PacifiCorp's chief executive, Judi Johansen, told Western governors earlier this week that most of the regional system was not built with interconnection in mind. Indecision within the regulatory arena also has made it difficult for utilities to raise the necessary capital to expand their transmission systems. That leads to a constrained grid where natural gas-fired power plants, subject to the price volatility of the market, often are located near load centers.

"The regional grid is regional, not a single state grid," Johansen said. "Planning must be made strategically, not incrementally."

Landels also stresses the need for a single transmission plan.

"A strategic plan recognizes that the transmission systems aren't state issues," he said.
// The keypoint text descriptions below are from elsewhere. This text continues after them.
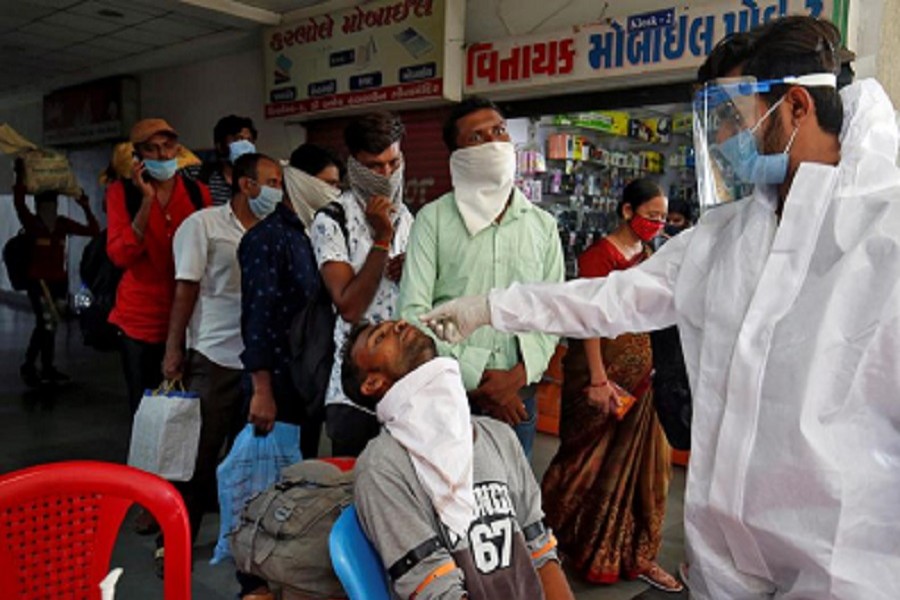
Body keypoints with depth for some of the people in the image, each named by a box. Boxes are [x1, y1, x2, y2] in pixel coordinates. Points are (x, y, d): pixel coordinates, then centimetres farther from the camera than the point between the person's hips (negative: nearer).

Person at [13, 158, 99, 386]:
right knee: (46, 323, -13)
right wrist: (20, 177, -31)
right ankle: (29, 366, 1)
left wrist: (86, 208, -2)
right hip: (38, 280, -5)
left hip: (59, 280, 5)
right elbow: (19, 203, -24)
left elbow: (93, 231, 7)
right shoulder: (31, 222, -6)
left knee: (50, 324, 12)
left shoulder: (63, 224, 6)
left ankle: (47, 368, 21)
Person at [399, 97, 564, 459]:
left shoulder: (543, 225, 9)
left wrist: (519, 375, -9)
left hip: (517, 399, 3)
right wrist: (474, 378, -11)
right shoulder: (434, 219, -1)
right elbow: (414, 311, -7)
PacifiCorp's message has apparently reached the attention of state officials, who see reliable, low-cost electricity as one economic driver for the region.

On Monday, the Western Governors' Association passed a resolution encouraging the creation of a centralized gridwide database that would track prospective electrical demand, generation and transmission facilities. The governors also called for a streamlined permitting process for siting new electrical transmission lines and supported the use of tax-exempt bonds to expand transmission infrastructure.

Later this month, Freudenthal and Utah Gov. Mike Leavitt will cosponsor a transmission planning initiative, where consumer groups, industry members and regulatory agencies will come together to address the Western grid's transmission shortcomings.